Goal of the exercise: The lines to find are those in the entries that hold the word "watch"; copy every one of them.
Provided records below:
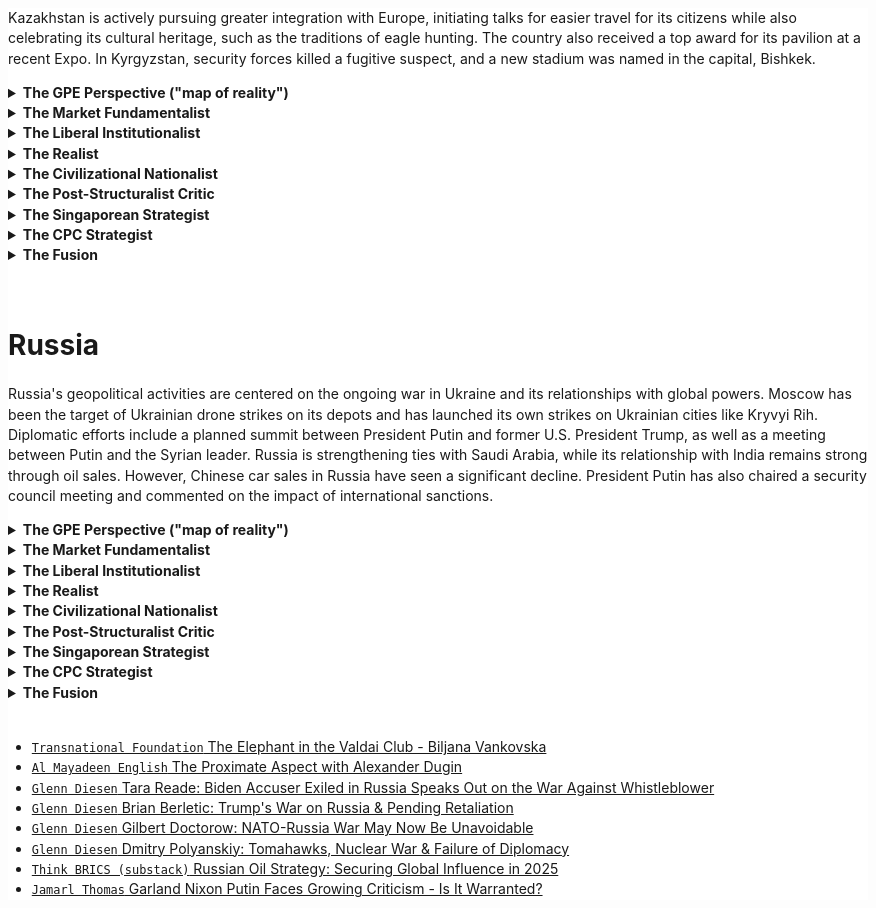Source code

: Kazakhstan is actively pursuing greater integration with Europe, initiating talks for easier travel for its citizens while also celebrating its cultural heritage, such as the traditions of eagle hunting. The country also received a top award for its pavilion at a recent Expo. In Kyrgyzstan, security forces killed a fugitive suspect, and a new stadium was named in the capital, Bishkek.

<details><summary><b>The GPE Perspective ("map of reality")</b></summary></details>

<details><summary><b>The Market Fundamentalist</b></summary></details>

<details><summary><b>The Liberal Institutionalist</b></summary></details>

<details><summary><b>The Realist</b></summary></details>

<details><summary><b>The Civilizational Nationalist</b></summary></details>

<details><summary><b>The Post-Structuralist Critic</b></summary></details>

<details><summary><b>The Singaporean Strategist</b></summary></details>

<details><summary><b>The CPC Strategist</b></summary></details>

<details><summary><b>The Fusion</b></summary></details>
<br>

# Russia

Russia's geopolitical activities are centered on the ongoing war in Ukraine and its relationships with global powers. Moscow has been the target of Ukrainian drone strikes on its depots and has launched its own strikes on Ukrainian cities like Kryvyi Rih. Diplomatic efforts include a planned summit between President Putin and former U.S. President Trump, as well as a meeting between Putin and the Syrian leader. Russia is strengthening ties with Saudi Arabia, while its relationship with India remains strong through oil sales. However, Chinese car sales in Russia have seen a significant decline. President Putin has also chaired a security council meeting and commented on the impact of international sanctions.

<details><summary><b>The GPE Perspective ("map of reality")</b></summary></details>

<details><summary><b>The Market Fundamentalist</b></summary></details>

<details><summary><b>The Liberal Institutionalist</b></summary></details>

<details><summary><b>The Realist</b></summary></details>

<details><summary><b>The Civilizational Nationalist</b></summary></details>

<details><summary><b>The Post-Structuralist Critic</b></summary></details>

<details><summary><b>The Singaporean Strategist</b></summary></details>

<details><summary><b>The CPC Strategist</b></summary></details>

<details><summary><b>The Fusion</b></summary></details>
<br>

* [`Transnational Foundation` The Elephant in the Valdai Club - Biljana Vankovska](https://biljanavankovska.substack.com/cp/175736185)
* [`Al Mayadeen English` The Proximate Aspect with Alexander Dugin](https://www.youtube.com/watch?v=uj0QOlUxx90)
* [`Glenn Diesen` Tara Reade: Biden Accuser Exiled in Russia Speaks Out on the War Against Whistleblower](https://www.youtube.com/watch?v=eCe6Ek57_44)
* [`Glenn Diesen` Brian Berletic: Trump's War on Russia & Pending Retaliation](https://www.youtube.com/watch?v=2SWhVR_cOjY)
* [`Glenn Diesen` Gilbert Doctorow: NATO-Russia War May Now Be Unavoidable](https://www.youtube.com/watch?v=6pUbyemlm6s)
* [`Glenn Diesen` Dmitry Polyanskiy: Tomahawks, Nuclear War & Failure of Diplomacy](https://www.youtube.com/watch?v=zYWfVjZI2sU)
* [`Think BRICS (substack)` Russian Oil Strategy: Securing Global Influence in 2025](https://thinkbrics.substack.com/p/the-role-of-oil-in-russian-strategy)
* [`Jamarl Thomas` Garland Nixon   Putin Faces Growing Criticism - Is It Warranted?](https://www.youtube.com/watch?v=QRdYBV-PaWo)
End of Provided records.
Task output:
* [`Al Mayadeen English` The Proximate Aspect with Alexander Dugin](https://www.youtube.com/watch?v=uj0QOlUxx90)
* [`Glenn Diesen` Tara Reade: Biden Accuser Exiled in Russia Speaks Out on the War Against Whistleblower](https://www.youtube.com/watch?v=eCe6Ek57_44)
* [`Glenn Diesen` Brian Berletic: Trump's War on Russia & Pending Retaliation](https://www.youtube.com/watch?v=2SWhVR_cOjY)
* [`Glenn Diesen` Gilbert Doctorow: NATO-Russia War May Now Be Unavoidable](https://www.youtube.com/watch?v=6pUbyemlm6s)
* [`Glenn Diesen` Dmitry Polyanskiy: Tomahawks, Nuclear War & Failure of Diplomacy](https://www.youtube.com/watch?v=zYWfVjZI2sU)
* [`Jamarl Thomas` Garland Nixon   Putin Faces Growing Criticism - Is It Warranted?](https://www.youtube.com/watch?v=QRdYBV-PaWo)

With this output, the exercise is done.